Anurag Sarkar Everyday blogs

Service Level Resiliency

Resiliency is the ability of a system to gracefully handle and recover from failures. Detecting failures, and recovering quickly and efficiently, is necessary to maintain resilience.
The primary goal is to build robust services that can tolerate failures within their system, but also failures from components they depend on. When dealing with large scale systems it is near impossible to achieve 100% operational excellence, so the normal state of operation is partial failure. Running in a partial failure mode is a viable option for most of the services.

What all to look at

  1. Client facing (realtime vs interactive along with SLA?) services: Services exposing APIs which are used in customer interaction flow.
  • This does not necessarily mean external services (that apps connect to), but any service that is causing the user to wait for its response. (e.g. Collections, pricing etc).
  • Any background job impacts client wait time
  1. Offline services: services which are not client facing, not real time and dont have strict SLA (can be off by “x” sec).

  2. Upstream and Downstream services. Caller is considered upstream and callee is downstream, for example if service A is calling service B (A ⇒ B), Service A is upstream and service B is considered downstream service.

  3. Brownout - A service is temporarily under stress which can exhibit increased API errors and/or latency, but it is able to serve some portion of its traffic.

  4. Blackout - A complete and full downtime for a service, where 100% of the requests will fail for a complete service.

Tenets

  1. Determining whether the operation is suitable for retrying. You should retry only transient errors like intermittent network errors. There is no point in retrying the permanent failure operations like database primary key violation, invalid resource url etc.

    • If you can’t decide an exception as a transient error, then treat it as a permanent error and log them which will help us to analyse the list of errors offline and correct the error handling for transient errors.
    • When creating a service, consider implementing error codes which help clients to categorize retriable .and non-retriable errors, depending on the error code.
    • Make sure all the downstream services are idempotent before configuring retries.

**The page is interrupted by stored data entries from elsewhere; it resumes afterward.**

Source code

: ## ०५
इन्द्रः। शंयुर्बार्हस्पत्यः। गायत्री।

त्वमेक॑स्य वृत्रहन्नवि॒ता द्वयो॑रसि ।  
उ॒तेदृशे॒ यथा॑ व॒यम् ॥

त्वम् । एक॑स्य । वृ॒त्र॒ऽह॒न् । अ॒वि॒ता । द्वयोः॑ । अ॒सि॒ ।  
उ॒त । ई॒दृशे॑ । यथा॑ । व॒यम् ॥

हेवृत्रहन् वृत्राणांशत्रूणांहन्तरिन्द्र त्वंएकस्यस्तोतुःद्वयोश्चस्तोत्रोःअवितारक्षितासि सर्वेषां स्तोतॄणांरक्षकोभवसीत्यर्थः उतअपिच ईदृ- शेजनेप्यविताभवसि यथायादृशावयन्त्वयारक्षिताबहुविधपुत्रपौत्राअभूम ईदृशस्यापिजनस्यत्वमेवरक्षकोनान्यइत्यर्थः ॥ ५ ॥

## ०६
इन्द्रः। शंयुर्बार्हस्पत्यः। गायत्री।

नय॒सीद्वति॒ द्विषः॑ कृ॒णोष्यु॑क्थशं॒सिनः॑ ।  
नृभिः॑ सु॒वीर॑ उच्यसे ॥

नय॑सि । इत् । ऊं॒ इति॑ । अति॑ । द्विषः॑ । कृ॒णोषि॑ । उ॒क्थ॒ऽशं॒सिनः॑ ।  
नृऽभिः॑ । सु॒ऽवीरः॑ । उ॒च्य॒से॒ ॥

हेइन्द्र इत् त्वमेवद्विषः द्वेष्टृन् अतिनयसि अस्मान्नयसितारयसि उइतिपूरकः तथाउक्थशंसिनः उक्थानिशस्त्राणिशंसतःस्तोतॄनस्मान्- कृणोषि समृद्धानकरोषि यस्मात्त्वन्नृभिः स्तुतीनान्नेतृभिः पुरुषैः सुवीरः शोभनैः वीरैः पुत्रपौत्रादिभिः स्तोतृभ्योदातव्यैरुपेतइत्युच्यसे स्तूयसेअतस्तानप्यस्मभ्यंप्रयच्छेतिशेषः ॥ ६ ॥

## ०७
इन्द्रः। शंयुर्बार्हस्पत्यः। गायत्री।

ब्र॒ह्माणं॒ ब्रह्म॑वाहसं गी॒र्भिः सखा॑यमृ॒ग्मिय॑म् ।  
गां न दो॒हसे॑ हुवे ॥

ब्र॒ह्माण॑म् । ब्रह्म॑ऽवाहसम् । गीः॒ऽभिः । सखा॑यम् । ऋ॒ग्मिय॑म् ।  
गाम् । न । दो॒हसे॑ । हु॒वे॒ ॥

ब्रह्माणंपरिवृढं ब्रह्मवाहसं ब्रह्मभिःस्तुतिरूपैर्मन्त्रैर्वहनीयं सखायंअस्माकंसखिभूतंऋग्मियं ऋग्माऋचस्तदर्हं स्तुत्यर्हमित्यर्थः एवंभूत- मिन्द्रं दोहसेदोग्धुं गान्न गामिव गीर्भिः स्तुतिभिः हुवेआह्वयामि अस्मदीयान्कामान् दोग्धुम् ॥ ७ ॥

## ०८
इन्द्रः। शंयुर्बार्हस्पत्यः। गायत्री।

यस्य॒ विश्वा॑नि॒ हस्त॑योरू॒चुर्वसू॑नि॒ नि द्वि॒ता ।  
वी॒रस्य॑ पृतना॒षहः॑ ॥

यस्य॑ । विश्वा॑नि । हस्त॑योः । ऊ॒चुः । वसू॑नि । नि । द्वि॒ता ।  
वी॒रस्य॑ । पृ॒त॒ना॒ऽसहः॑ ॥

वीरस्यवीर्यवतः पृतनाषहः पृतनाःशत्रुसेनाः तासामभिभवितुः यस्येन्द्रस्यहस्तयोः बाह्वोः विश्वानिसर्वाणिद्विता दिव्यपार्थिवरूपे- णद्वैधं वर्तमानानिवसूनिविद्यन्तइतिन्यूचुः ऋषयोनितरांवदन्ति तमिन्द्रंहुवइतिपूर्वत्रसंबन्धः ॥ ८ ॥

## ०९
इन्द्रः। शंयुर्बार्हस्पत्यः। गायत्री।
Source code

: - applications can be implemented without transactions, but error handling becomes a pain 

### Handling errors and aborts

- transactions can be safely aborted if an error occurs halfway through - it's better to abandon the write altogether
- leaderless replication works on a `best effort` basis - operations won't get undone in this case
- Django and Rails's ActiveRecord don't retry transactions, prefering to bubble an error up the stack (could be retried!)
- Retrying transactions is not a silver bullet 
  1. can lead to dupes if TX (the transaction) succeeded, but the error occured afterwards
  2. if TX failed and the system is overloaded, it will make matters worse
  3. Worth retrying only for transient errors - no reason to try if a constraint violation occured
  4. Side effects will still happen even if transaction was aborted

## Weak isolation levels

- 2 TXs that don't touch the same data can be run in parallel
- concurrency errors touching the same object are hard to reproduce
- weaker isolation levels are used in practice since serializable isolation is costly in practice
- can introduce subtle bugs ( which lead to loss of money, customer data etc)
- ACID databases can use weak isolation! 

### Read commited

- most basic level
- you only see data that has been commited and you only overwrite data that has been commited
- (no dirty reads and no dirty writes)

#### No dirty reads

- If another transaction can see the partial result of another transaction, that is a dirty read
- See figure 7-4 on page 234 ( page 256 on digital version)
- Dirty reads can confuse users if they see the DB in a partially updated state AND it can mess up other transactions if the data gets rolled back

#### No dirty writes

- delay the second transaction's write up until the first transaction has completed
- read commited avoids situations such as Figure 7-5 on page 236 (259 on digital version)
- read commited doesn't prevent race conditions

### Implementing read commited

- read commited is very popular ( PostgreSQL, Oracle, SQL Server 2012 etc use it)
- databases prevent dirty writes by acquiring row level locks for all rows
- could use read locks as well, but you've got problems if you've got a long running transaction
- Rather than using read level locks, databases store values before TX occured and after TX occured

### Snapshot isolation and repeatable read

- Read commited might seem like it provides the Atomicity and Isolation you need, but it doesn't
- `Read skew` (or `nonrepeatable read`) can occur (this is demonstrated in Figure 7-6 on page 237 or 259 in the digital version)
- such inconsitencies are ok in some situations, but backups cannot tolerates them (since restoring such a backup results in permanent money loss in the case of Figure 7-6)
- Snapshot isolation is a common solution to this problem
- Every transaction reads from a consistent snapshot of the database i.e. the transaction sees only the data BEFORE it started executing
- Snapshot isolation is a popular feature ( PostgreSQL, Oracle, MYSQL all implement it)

If the downstream service is not idempotent, either make it idempotent or implement duplicate checks at client side with the getter helper methods from downstream if available.
  2. Determining the retry count and backoff interval.

    • As a general rule, apply exponential backoff for background tasks. And use immediate or fixed interval backoff for real-time or user interaction services. Choose the retry count and backoff value so that end-end latencies are under control (promised SLA).
    • If a service call includes multiple remote operations to perform within the upstream call, It might be expensive and complex enough to compensate for all other operations that were already successful when one fails. In this case it is suggested to have more retries for failed remote calls, or to have a larger back-off policy if the end-end latencies are acceptable, unless the other resources become scarce.
    • Make sure callee is idempotent (refer idempotent patterns here) when you configure retries (>1).
    • It is assumed that all the services are idempotent.
    • While publishing to message brokers like Kafka, idempotency can be achieved. (refer here.) If it is not possible to make the callee idempotent (e.g. Third Party Services), we can make the caller idempotent by asking for more apis (e.g. - get the state of an api call) and implement a state machine around the call.
    • Configure a higher retry count (?) for offline services where clients can afford E-E latencies but with guaranteed eventual completion of execution is more important. A smaller (probably not more than 3 retries, but again client promised SLA should not be broken) retry count for client facing services where we can’t afford higher latencies.
    • How to consider the scope of retry if a function requires multiple remote calls. It is easier to apply retry policy at the top level function instead of multiple levels if the end-end latencies are accepted, but this may trigger fewer unnecessary calls to successful ones also, this is more suitable for any background(offline) applications.
    • If applying the retry policy at the top level function is not an option due to an increase in the latency to the caller, then the scope for retry policy will be applied at multiple remote calls, this is more suitable for client facing and real time services
  3. Resource Isolation.

    • Use different thread-pools with different limits (depending upon the downstream latency and number of calls you make to downstream) for different remote calls, so that errors with one remote endpoint won’t cause other threads to block.
  4. Timeout for operation (Deadlines)

    • Combine retries with timeout, so that we still continue to retry “n” number of times but with an upper bound of time limit, which will help us.
  5. Circuit breaker

    • After n retrials (there is a detailed section that talks about how to configure n) for transient errors, Configure a fallback function wherever applicable using CB. Configure CB for every RPC call and apply back pressure to your service callers (with the help of request queues and fallback functions).
  6. Idempotency (An operation is idempotent if it will produce the same results when executed over and over again).